Reading variable column and row structure to Pandas by column amount

I need to create a Pandas DataFrame from a large file with space delimited values and row structure that is depended on the number of columns.
Raw data looks like this:
2008231.0 4891866.0 383842.0 2036693.0 4924388.0 375170.0
On one line or several, line breaks are ignored.
End result looks like this, if number of columns is three:
[(u'2008231.0', u'4891866.0', u'383842.0'),
(u'2036693.0', u'4924388.0', u'375170.0')]
Splitting the file into rows is depended on the number of columns which is stated in the meta part of the file.
Currently I split the file into one big list and split it into rows:
def grouper(n, iterable, fillvalue=None):
"Collect data into fixed-length chunks or blocks"
# grouper(3, 'ABCDEFG', 'x') --> ABC DEF Gxx
args = [iter(iterable)] * n
return izip_longest(fillvalue=fillvalue, *args)
(code is from itertools examples)
Problem is, I end up with multiple copies of the data in memory. With 500MB+ files this eats up the memory fast and Pandas has some trouble reading lists this big with large MultiIndexes.
How can I use Pandas file reading functionality (read_csv, read_table, read_fwf) with this kind of data?
Or is there an other way of reading data into Pandas without auxiliary data structures?
Although it is possible to create a custom file-like object, this will be very slow compared to the normal usage of pd.read_table:
import pandas as pd
import re
filename = 'raw_data.csv'
class FileLike(file):
""" Modeled after FileWrapper
http://stackoverflow.com/a/14279543/190597 (Thorsten Kranz)
"""
def __init__(self, *args):
super(FileLike, self).__init__(*args)
self.buffer = []
def next(self):
if not self.buffer:
line = super(FileLike, self).next()
self.buffer = re.findall(r'(\S+\s+\S+\s+\S+)', line)
if self.buffer:
line = self.buffer.pop()
return line
with FileLike(filename, 'r') as f:
df = pd.read_table(f, header=None, delimiter='\s+')
print(len(df))
When I try using FileLike on a 5.8M file (consisting of 200000 lines), the above code takes 3.9 seconds to run.

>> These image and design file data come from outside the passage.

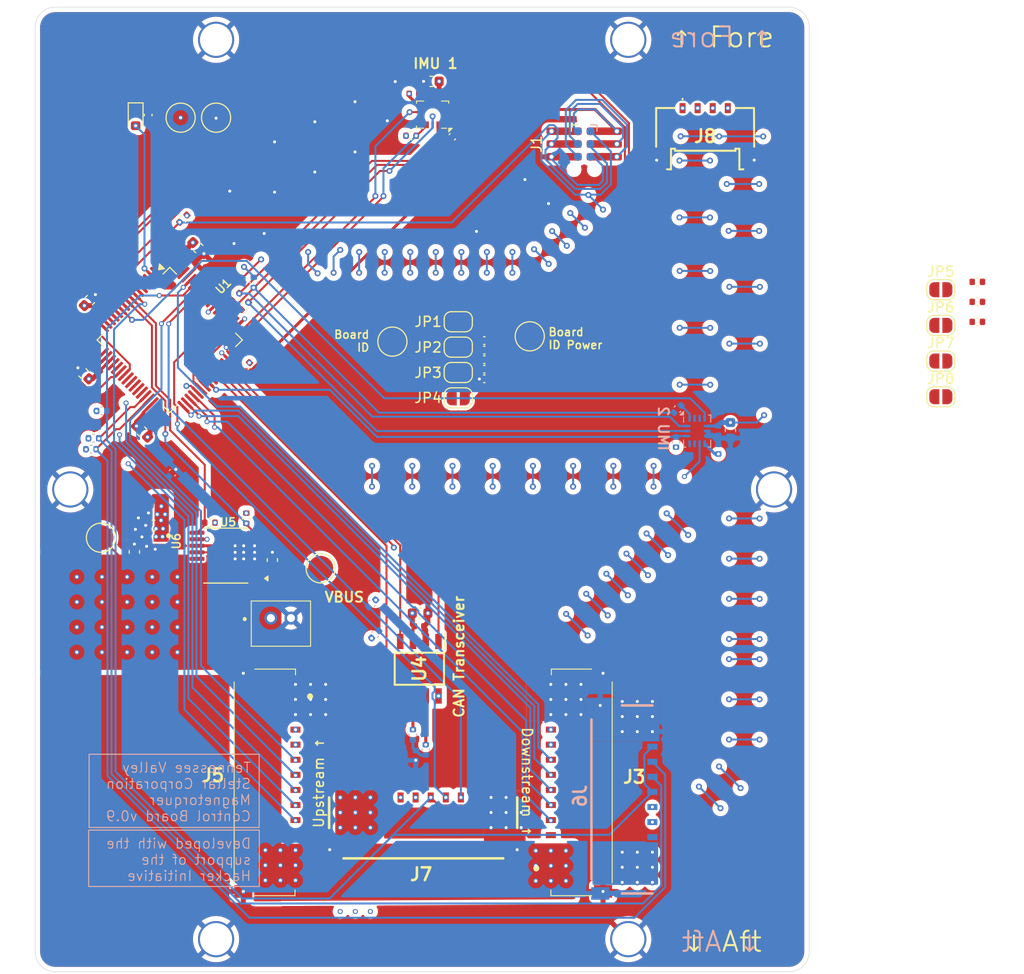
<source format=kicad_pcb>
(kicad_pcb (version 20221018) (generator pcbnew)

  (general
    (thickness 1.6)
  )

  (paper "A4")
  (title_block
    (title "Magnetorquer Control Board")
    (date "2025-02-12")
    (rev "${PCB_VERSION}")
    (company "TVSC")
  )

  (layers
    (0 "F.Cu" signal)
    (1 "In1.Cu" signal)
    (2 "In2.Cu" signal)
    (31 "B.Cu" signal)
    (32 "B.Adhes" user "B.Adhesive")
    (33 "F.Adhes" user "F.Adhesive")
    (34 "B.Paste" user)
    (35 "F.Paste" user)
    (36 "B.SilkS" user "B.Silkscreen")
    (37 "F.SilkS" user "F.Silkscreen")
    (38 "B.Mask" user)
    (39 "F.Mask" user)
    (40 "Dwgs.User" user "User.Drawings")
    (41 "Cmts.User" user "User.Comments")
    (42 "Eco1.User" user "User.Eco1")
    (43 "Eco2.User" user "User.Eco2")
    (44 "Edge.Cuts" user)
    (45 "Margin" user)
    (46 "B.CrtYd" user "B.Courtyard")
    (47 "F.CrtYd" user "F.Courtyard")
    (48 "B.Fab" user)
    (49 "F.Fab" user)
    (50 "User.1" user)
    (51 "User.2" user)
    (52 "User.3" user)
    (53 "User.4" user)
    (54 "User.5" user)
    (55 "User.6" user)
    (56 "User.7" user)
    (57 "User.8" user)
    (58 "User.9" user)
  )

  (setup
    (stackup
      (layer "F.SilkS" (type "Top Silk Screen"))
      (layer "F.Paste" (type "Top Solder Paste"))
      (layer "F.Mask" (type "Top Solder Mask") (thickness 0.01))
      (layer "F.Cu" (type "copper") (thickness 0.035))
      (layer "dielectric 1" (type "prepreg") (thickness 0.1) (material "FR4") (epsilon_r 4.5) (loss_tangent 0.02))
      (layer "In1.Cu" (type "copper") (thickness 0.035))
      (layer "dielectric 2" (type "core") (thickness 1.24) (material "FR4") (epsilon_r 4.5) (loss_tangent 0.02))
      (layer "In2.Cu" (type "copper") (thickness 0.035))
      (layer "dielectric 3" (type "prepreg") (thickness 0.1) (material "FR4") (epsilon_r 4.5) (loss_tangent 0.02))
      (layer "B.Cu" (type "copper") (thickness 0.035))
      (layer "B.Mask" (type "Bottom Solder Mask") (thickness 0.01))
      (layer "B.Paste" (type "Bottom Solder Paste"))
      (layer "B.SilkS" (type "Bottom Silk Screen"))
      (copper_finish "None")
      (dielectric_constraints no)
    )
    (pad_to_mask_clearance 0)
    (aux_axis_origin 114.742 146.15)
    (grid_origin 114.742 146.15)
    (pcbplotparams
      (layerselection 0x00010fc_ffffffff)
      (plot_on_all_layers_selection 0x0000000_00000000)
      (disableapertmacros false)
      (usegerberextensions false)
      (usegerberattributes true)
      (usegerberadvancedattributes true)
      (creategerberjobfile true)
      (dashed_line_dash_ratio 12.000000)
      (dashed_line_gap_ratio 3.000000)
      (svgprecision 4)
      (plotframeref false)
      (viasonmask false)
      (mode 1)
      (useauxorigin false)
      (hpglpennumber 1)
      (hpglpenspeed 20)
      (hpglpendiameter 15.000000)
      (dxfpolygonmode true)
      (dxfimperialunits true)
      (dxfusepcbnewfont true)
      (psnegative false)
      (psa4output false)
      (plotreference true)
      (plotvalue true)
      (plotinvisibletext false)
      (sketchpadsonfab false)
      (subtractmaskfromsilk false)
      (outputformat 1)
      (mirror false)
      (drillshape 1)
      (scaleselection 1)
      (outputdirectory "")
    )
  )

  (property "PCB_VERSION" "0.9")

  (net 0 "")
  (net 1 "GND")
  (net 2 "Net-(C1-Pad2)")
  (net 3 "+3V3")
  (net 4 "SWDIO")
  (net 5 "SWCLK")
  (net 6 "TRACESWO")
  (net 7 "CANH")
  (net 8 "CANL")
  (net 9 "unconnected-(U1-PC15-Pad4)")
  (net 10 "unconnected-(U1-PA0-Pad14)")
  (net 11 "VBUS")
  (net 12 "unconnected-(U1-PA1-Pad15)")
  (net 13 "NRST")
  (net 14 "unconnected-(U1-PA2-Pad16)")
  (net 15 "unconnected-(U1-PC4-Pad24)")
  (net 16 "unconnected-(U1-PC5-Pad25)")
  (net 17 "SWO_CONTROL")
  (net 18 "SWCLK_CONTROL")
  (net 19 "NRST_CONTROL")
  (net 20 "SWDIO_CONTROL")
  (net 21 "BOOT0")
  (net 22 "BOOT0_CONTROL")
  (net 23 "I2C1_SDA")
  (net 24 "I2C2_SDA")
  (net 25 "I2C3_SDA")
  (net 26 "I2C1_SCL")
  (net 27 "I2C2_SCL")
  (net 28 "I2C3_SCL")
  (net 29 "BOARD_ID_SENS")
  (net 30 "Net-(JP1-B)")
  (net 31 "unconnected-(U1-PA8-Pad41)")
  (net 32 "unconnected-(U1-VBAT-Pad1)")
  (net 33 "unconnected-(U1-PH0-Pad5)")
  (net 34 "unconnected-(U1-PH1-Pad6)")
  (net 35 "unconnected-(U1-PA3-Pad17)")
  (net 36 "unconnected-(U1-PA4-Pad20)")
  (net 37 "unconnected-(U1-PA5-Pad21)")
  (net 38 "SPI3_SCK")
  (net 39 "Net-(D1-K)")
  (net 40 "IMU2_INT2")
  (net 41 "IMU2_INT1")
  (net 42 "SPI3_MISO")
  (net 43 "CAN1_SILENT")
  (net 44 "CAN1_SHUTDOWN")
  (net 45 "CAN1_RX")
  (net 46 "CAN1_TX")
  (net 47 "unconnected-(U1-VDDUSB-Pad48)")
  (net 48 "unconnected-(U1-PA15-Pad50)")
  (net 49 "unconnected-(U1-PD2-Pad54)")
  (net 50 "IMU1_INT2")
  (net 51 "IMU1_INT1")
  (net 52 "unconnected-(U2-ASDx-Pad2)")
  (net 53 "unconnected-(U2-ASCx-Pad3)")
  (net 54 "unconnected-(U2-OCSB-Pad10)")
  (net 55 "unconnected-(U2-OSDO-Pad11)")
  (net 56 "unconnected-(U3-ASDx-Pad2)")
  (net 57 "unconnected-(U3-ASCx-Pad3)")
  (net 58 "unconnected-(U3-OCSB-Pad10)")
  (net 59 "unconnected-(U3-OSDO-Pad11)")
  (net 60 "unconnected-(U5-ALERT-Pad7)")
  (net 61 "unconnected-(U5-NC-Pad13)")
  (net 62 "SPI3_MOSI")
  (net 63 "unconnected-(J3-BD2BD-Pad3)")
  (net 64 "unconnected-(J5-BD2BD-Pad10)")
  (net 65 "Net-(JP2-B)")
  (net 66 "Net-(JP3-B)")
  (net 67 "Net-(JP4-B)")
  (net 68 "BOARD_ID_PWR")
  (net 69 "/DEBUG_LED")
  (net 70 "NMAG_FAULT")
  (net 71 "unconnected-(J6-Pad8)")
  (net 72 "unconnected-(J7-Pad8)")
  (net 73 "IMU2_SPI_CS")
  (net 74 "IMU1_SPI_CS")
  (net 75 "VCC")
  (net 76 "/Magnetorquer Control/VSOLAR_1_2")
  (net 77 "/Magnetorquer Control/VSOLAR_1_1")
  (net 78 "/Magnetorquer Control/VSOLAR_2_2")
  (net 79 "/Magnetorquer Control/VSOLAR_2_1")
  (net 80 "Net-(U1-PC10)")
  (net 81 "Net-(U1-PC12)")
  (net 82 "Net-(U2-SDO)")
  (net 83 "Net-(U3-SDO)")
  (net 84 "unconnected-(U1-PB0-Pad26)")
  (net 85 "unconnected-(U1-PB1-Pad27)")
  (net 86 "unconnected-(U1-PB2-Pad28)")
  (net 87 "unconnected-(U1-PB4-Pad56)")
  (net 88 "unconnected-(U1-PB5-Pad57)")
  (net 89 "unconnected-(U1-PC14-Pad3)")
  (net 90 "Net-(JP5-B)")
  (net 91 "Net-(JP6-B)")
  (net 92 "Net-(JP7-B)")
  (net 93 "Net-(JP8-B)")

  (footprint "Jumper:SolderJumper-2_P1.3mm_Open_RoundedPad1.0x1.5mm" (layer "F.Cu") (at 157.532 86.51))

  (footprint "Jumper:SolderJumper-2_P1.3mm_Open_RoundedPad1.0x1.5mm" (layer "F.Cu") (at 157.532 83.985))

  (footprint "footprints:Nondescript_C_0603_1608Metric" (layer "F.Cu") (at 125.317 104.3625 90))

  (footprint "footprints:Nondescript_C_0402_1005Metric" (layer "F.Cu") (at 153.1295 58.7625))

  (footprint "footprints:Nondescript_C_0402_1005Metric" (layer "F.Cu") (at 122.152589 79.789411 45))

  (footprint "footprints:Nondescript_R_0402_1005Metric" (layer "F.Cu") (at 132.825118 101.456658 180))

  (footprint "footprints:Nondescript_C_0603_1608Metric" (layer "F.Cu") (at 154.8545 57.5375 180))

  (footprint "footprints:Nondescript_C_0402_1005Metric" (layer "F.Cu") (at 153.637 111.764))

  (footprint "footprints:Nondescript_R_0402_1005Metric" (layer "F.Cu") (at 152.842 62.95))

  (footprint "footprints:Nondescript_C_0402_1005Metric" (layer "F.Cu") (at 126.536302 91.115764 135))

  (footprint "footprints:Bus Connector (Control)" (layer "F.Cu") (at 169.792 127.3 -90))

  (footprint "footprints:Nondescript_C_0402_1005Metric" (layer "F.Cu") (at 131.008752 75.258895 -45))

  (footprint "footprints:Nondescript_C_0603_1608Metric" (layer "F.Cu") (at 139.042 105.175 90))

  (footprint "footprints:Interior_Side_Panel_PCB_Shape" (layer "F.Cu") (at 114.742 146.15))

  (footprint "footprints:Nondescript_R_0402_1005Metric" (layer "F.Cu") (at 160.122 83.335 180))

  (footprint "footprints:B2BPHKSLFSN" (layer "F.Cu") (at 138.892 110.95 180))

  (footprint "footprints:SOIC127P600X175-8N" (layer "F.Cu") (at 153.662 115.989 -90))

  (footprint "footprints:Nondescript_R_0402_1005Metric" (layer "F.Cu") (at 209.162 79.48))

  (footprint "Jumper:SolderJumper-2_P1.3mm_Open_RoundedPad1.0x1.5mm" (layer "F.Cu") (at 205.532 78.27))

  (footprint "LED_SMD:LED_0603_1608Metric" (layer "F.Cu") (at 125.442 61.1625 -90))

  (footprint "footprints:TestPoint_Pad_D2.5mm" (layer "F.Cu") (at 133.442 61.15))

  (footprint "footprints:Nondescript_R_0402_1005Metric" (layer "F.Cu") (at 160.122 84.285 180))

  (footprint "Package_SO:TSSOP-16_4.4x5mm_P0.65mm" (layer "F.Cu") (at 134.412618 104.731658 180))

  (footprint "footprints:Nondescript_R_0402_1005Metric" (layer "F.Cu") (at 156.942 63.05 -135))

  (footprint "footprints:Nondescript_R_0402_1005Metric" (layer "F.Cu") (at 130.182 71.2 -135))

  (footprint "Jumper:SolderJumper-2_P1.3mm_Open_RoundedPad1.0x1.5mm" (layer "F.Cu") (at 205.532 81.82))

  (footprint "Jumper:SolderJumper-2_P1.3mm_Open_RoundedPad1.0x1.5mm" (layer "F.Cu") (at 157.532 89.035))

  (footprint "Jumper:SolderJumper-2_P1.3mm_Open_RoundedPad1.0x1.5mm" (layer "F.Cu") (at 205.532 85.37))

  (footprint "footprints:Double-Sided_Tag-Connect_TC2030-IDC-NL_2x03_P1.27mm_Vertical" (layer "F.Cu") (at 170.058 63.77 -90))

  (footprint "footprints:Nondescript_C_0603_1608Metric" (layer "F.Cu") (at 120.243051 86.590281 135))

  (footprint "footprints:Nondescript_C_0603_1608Metric" (layer "F.Cu") (at 131.680504 74.127524 -45))

  (footprint "footprints:SON65P200X200X80-7N" (layer "F.Cu") (at 127.392 104.1 -90))

  (footprint "footprints:Nondescript_C_0603_1608Metric" (layer "F.Cu") (at 126.076682 92.388557 135))

  (footprint "Jumper:SolderJumper-2_P1.3mm_Open_RoundedPad1.0x1.5mm" (layer "F.Cu") (at 205.532 88.92))

  (footprint "footprints:Bus Connector (Target)" (layer "F.Cu") (at 138.292 127.3 90))

  (footprint "Jumper:SolderJumper-2_P1.3mm_Open_RoundedPad1.0x1.5mm" (layer "F.Cu") (at 157.532 81.46))

  (footprint "footprints:Nondescript_C_0402_1005Metric" (layer "F.Cu") (at 121.515844 86.095306 135))

  (footprint "footprints:Nondescript_C_0603_1608Metric" (layer "F.Cu") (at 127.217 101.725 180))

  (footprint "footprints:Nondescript_R_0402_1005Metric" (layer "F.Cu") (at 135.412 78.98 -135))

  (footprint "footprints:Nondescript_C_0603_1608Metric" (layer "F.Cu") (at 120.890008 79.301992 45))

  (footprint "footprints:TestPoint_Pad_D2.5mm" (layer "F.Cu") (at 143.842 106))

  (footprint "footprints:Nondescript_R_0402_1005Metric" (layer "F.Cu") (at 209.162 81.47))

  (footprint "footprints:TestPoint_Pad_D2.5mm" (layer "F.Cu") (at 164.642 82.91 -90))

  (footprint "footprints:Nondescript_R_0402_1005Metric" (layer "F.Cu") (at 160.122 86.185 180))

  (footprint "Package_LGA:Bosch_LGA-14_3x2.5mm_P0.5mm" (layer "F.Cu")
    (tstamp cba557ae-0e8f-4ce0-9ee5-8cf20a122964)
    (at 154.9795 60.85 180)
    (descr "LGA-14 Bosch https://ae-bst.resource.bosch.com/media/_tech/media/datasheets/BST-BMI160-DS000-07.pdf")
    (tags "lga land grid array")
    (property "Active" "Y")
    (property "Basic or Extended Component" "Extended")
    (property "MPN" "C5368700")
    (property "Manufacturer" "Bosch Sensortec")
    (property "Manufacturer Part Number" "BMI323")
    (property "Sheetfile" "imu.kicad_sch")
    (property "Sheetname" "IMU")
    (property "ki_description" "Small, low power inertial measurement unit, LGA-14")
    (property "ki_keywords" "Bosh IMU small low power inertial measurement unit")
    (path "/aff82028-42f2-4a55-8071-6c88cca6e6b5/532a919f-af13-4f78-a861-33bc7e98e94d")
    (attr smd)
    (fp_text reference "U3" (at 2.799998 -1.6375) (layer "F.SilkS") hide
        (effects (font (size 1 1) (thickness 0.15)))
      (tstamp 617e4758-df52-4f17-97c4-ab8be13a9ca0)
    )
    (fp_text value "BMI323" (at 0 2.5) (layer "F.Fab")
        (effects (font (size 1 1) (thickness 0.15)))
      (tstamp 458fb34b-249e-453d-9ef2-906faaf5fb23)
    )
    (fp_text user "${REFERENCE}" (at 0 0) (layer "F.Fab")
        (effects (font (size 0.5 0.5) (thickness 0.075)))
      (tstamp 93be2009-3052-43a0-83a0-04998d5a9bfa)
    )
    (fp_line (start -1.6 1.35) (end -1.6 1.13)
      (stroke (width 0.1) (type solid)) (layer "F.SilkS") (tstamp a3aacb76-188f-463c-b2c3-d7d2815324af))
    (fp_line (start -1.6 1.35) (end -0.88 1.35)
      (stroke (width 0.1) (type solid)) (layer "F.SilkS") (tstamp 214e2551-436c-413f-87b5-b76220b153bf))
    (fp_line (start -1.4 -1.35) (end -0.88 -1.35)
      (stroke (width 0.1) (type solid)) (layer "F.SilkS") (tstamp 7ac251e7-0728-4b00-ad9e-b15f7fc65c9b))
    (fp_line (start 0.88 -1.35) (end 1.6 -1.35)
      (stroke (width 0.1) (type solid)) (layer "F.SilkS") (tstamp 917eb3c8-86ec-4ef8-8c9f-055e85a0e8ea))
    (fp_line (start 1.6 -1.35) (end 1.6 -1.13)
      (stroke (width 0.1) (type solid)) (layer "F.SilkS") (tstamp 7192014a-9806-4eec-81cc-8389a5c1bf27))
    (fp_line (start 1.6 1.13) (end 1.6 1.35)
      (stroke (width 0.1) (type solid)) (layer "F.SilkS") (tstamp 9dbd7bea-b5ac-46e2-b7df-fc93f803f340))
    (fp_line (start 1.6 1.35) (end 0.88 1.35)
      (stroke (width 0.1) (type solid)) (layer "F.SilkS") (tstamp c922f8be-da63-419e-af2a-34be2148c54b))
    (fp_poly
      (pts
        (xy -1.6 -1.35)
        (xy -1.96 -1.35)
        (xy -1.6 -1.71)
        (xy -1.6 -1.35)
      )

      (stroke (width 0.1) (type solid)) (fill solid) (layer "F.SilkS") (tstamp 45ddcf34-e643-4f89-9ef7-2badbfd4becb))
    (fp_line (start -1.85 -1.6) (end 1.85 -1.6)
      (stroke (width 0.05) (type solid)) (layer "F.CrtYd") (tstamp e27c9f36-8c8a-4f94-abf9-578e020b249c))
    (fp_line (start -1.85 1.6) (end -1.85 -1.6)
      (stroke (width 0.05) (type solid)) (layer "F.CrtYd") (tstamp 62369d0d-771a-47d7-bda0-8be1709b85a3))
    (fp_line (start 1.85 -1.6) (end 1.85 1.6)
      (stroke (width 0.05) (type solid)) (layer "F.CrtYd") (tstamp c9f6933f-f342-4b07-8d65-1fdbba1197eb))
    (fp_line (start 1.85 1.6) (end -1.85 1.6)
      (stroke (width 0.05) (type solid)) (layer "F.CrtYd") (tstamp df2aeeff-95fe-4dff-bb0a-d178089141dc))
    (fp_line (start -1.5 1.25) (end -1.5 -0.5)
      (stroke (width 0.1) (type solid)) (layer "F.Fab") (tstamp 1e1d08f6-9aaf-4fb2-a2ac-56c3e97b9ac7))
    (fp_line (start -0.75 -1.25) (end -1.5 -0.5)
      (stroke (width 0.1) (type solid)) (layer "F.Fab") (tstamp 4f56bb9a-5d88-4c11-a5db-cf5e47196b8b))
    (fp_line (start -0.75 -1.25) (end 1.5 -1.25)
      (stroke (width 0.1) (type solid)) (layer "F.Fab") (tstamp 2011a198-0612-40af-bc7d-136b31e796ca))
    (fp_line (start 1.5 -1.25) (end 1.5 1.25)
      (stroke (width 0.1) (type solid)) (layer "F.Fab") (tstamp c6d6f14f-c15e-4bc7-a3d6-c31ad96e01b2))
    (fp_line (start 1.5 1.25) (end -1.5 1.25)
      (stroke (width 0.1) (type solid)) (layer "F.Fab") (tstamp 82d72865-9870-4b5e-809c-d137d844c96d))
    (pad "1" smd rect (at -1.2625 -0.75 180) (size 0.675 0.25) (layers "F.Cu" "F.Paste" "F.Mask")
      (net 83 "Net-(U3-SDO)") (pinfunction "SDO") (pintype "bidirectional") (tstamp dc8aeb08-a23c-4aaa-8b83-0e983e95b721))
    (pad "2" smd rect (at -1.2625 -0.25 180) (size 0.675 0.25) (layers "F.Cu" "F.Paste" "F.Mask")
      (net 56 "unconnected-(U3-ASDx-Pad2)") (pinfunction "ASDx") (pintype "bidirectional+no_connect") (tstamp e793d3b2-3e6a-4271-9702-5314a0259d44))
    (pad "3" smd rect (at -1.2625 0.25 180) (size 0.675 0.25) (layers "F.Cu" "F.Paste" "F.Mask")
      (net 57 "unconnected-(U3-ASCx-Pad3)") (pinfunction "ASCx") (pintype "output+no_connect") (tstamp 016118b9-7de4-4d45-b673-bbe92e748c62))
    (pad "4" smd rect (at -1.2625 0.75 180) (size 0.675 0.25) (layers "F.Cu" "F.Paste" "F.Mask")
      (net 51 "IMU1_INT1") (pinfunction "INT1") (pintype "bidirectional") (tstamp f493a5b6-8898-4e2a-bfb8-4e385f57b9cb))
    (pad "5" smd rect (at -0.5 1.0125 180) (size 0.25 0.675) (layers "F.Cu" "F.Paste" "F.Mask")
      (net 3 "+3V3") (pinfunction "VDDIO") (pintype "power_in") (tstamp c8e384ca-bf5b-41ff-80a5-4ba1f9275e82))
    (pad "6" smd rect (at 0 1.0125 180) (size 0.25 0.675) (layers "F.Cu" "F.Paste" "F.Mask")
      (net 1 "GND") (pinfunction "GNDIO") (pintype "power_in") (tstamp 67259ea7-994a-4699-8f83-881f8f77ecee))
    (pad "7" smd rect (at 0.5 1.0125 180) (size 0.25 0.675) (layers "F.Cu" "F.Paste" "F.Mask")
      (net 1 "GND") (pinfunction "GND") (pintype "power_in") (tstamp 0301972d-3c1e-4de5-ba4c-471d89b27712))
    (pad "8" smd rect (at 1.2625 0.75 180) (size 0.675 0.25) (layers "F.Cu" "F.Paste" "F.Mask")
      (net 3 "+3V3") (pinfunction "VDD") (pintype "power_in") (tstamp c8dc992a-4496-4a92-889f-21fe870bc193))
    (pad "9" smd rect (at 1.2625 0.25 180) (size 0.675 0.25) (layers "F.Cu" "F.Paste" "F.Mask")
      (net 50 "IMU1_INT2") (pinfunction "INT2") (pintype "bidirectional") (tstamp 2f3b2680-218d-4ffc-8b49-fb6d3963acd9))
    (pad "10" smd rect (at 1.2625 -0.25 180) (size 0.675 0.25) (layers "F.Cu" "F.Paste" "F.Mask")
      (net 58 "unconnected-(U3-OCSB-Pad10)") (pinfunction "OCSB") (pintype "bidirectional+no_connect") (tstamp d2b788f1-a638-41a0-8273-709b3a7d0f82))
    (pad "11" smd rect (at 1.2625 -0.75 180) (size 0.675 0.25) (layers "F.Cu" "F.Paste" "F.Mask")
      (net 59 "unconnected-(U3-OSDO-Pad11)") (pinfunction "OSDO") (pintype "bidirectional+no_connect") (tstamp e0f93aae-54d7-4572-9ccf-9cc1f148e7be))
    (pad "12" smd rect (at 0.5 -1.0125 180) (size 0.25 0.675) (layers "F.Cu" "F.Paste" "F.Mask")
      (net 74 "IMU1_SPI_CS") (pinfunction "CSB") (pintype "input") (tstamp 3dfa3989-a1d4-4db4-ac5e-18d729b8a77d))
    (pad "13" smd rect (at 0 -1.0125 180) (size 0.25 0.675) (layers "F.Cu" "F.Pa
... [1710664 chars truncated]
</source>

If I instead preprocess the data (splitting each line into 2 lines and writing the result to disk):
import fileinput
import sys
import re
filename = 'raw_data.csv'
for line in fileinput.input([filename], inplace = True, backup='.bak'):
for part in re.findall(r'(\S+\s+\S+\s+\S+)', line):
print(part)
then you can of course load the data normally into Pandas using pd.read_table:
with open(filename, 'r') as f:
df = pd.read_table(f, header=None, delimiter='\s+')
print(len(df))
The time required to rewrite the file was ~0.6 seconds, and now loading the DataFrame took ~0.7 seconds.
So, it appears you will be better off rewriting your data to disk first.
I don't think there is a way to seperate rows with the same delimiter as columns.
One way around this is to reshape (this will most likely be a copy rather than a view, to keep the data contiguous) after creating a Series using read_csv:
s = pd.read_csv(file_name, lineterminator=' ', header=None)
df = pd.DataFrame(s.values.reshape(len(s)/n, n))
In your example:
In [1]: s = pd.read_csv('raw_data.csv', lineterminator=' ', header=None, squeeze=True)
In [2]: s
Out[2]:
0 2008231
1 4891866
2 383842
3 2036693
4 4924388
5 375170
Name: 0, dtype: float64
In [3]: pd.DataFrame(s.values.reshape(len(s)/3, 3))
Out[3]:
0 1 2
0 2008231 4891866 383842
1 2036693 4924388 375170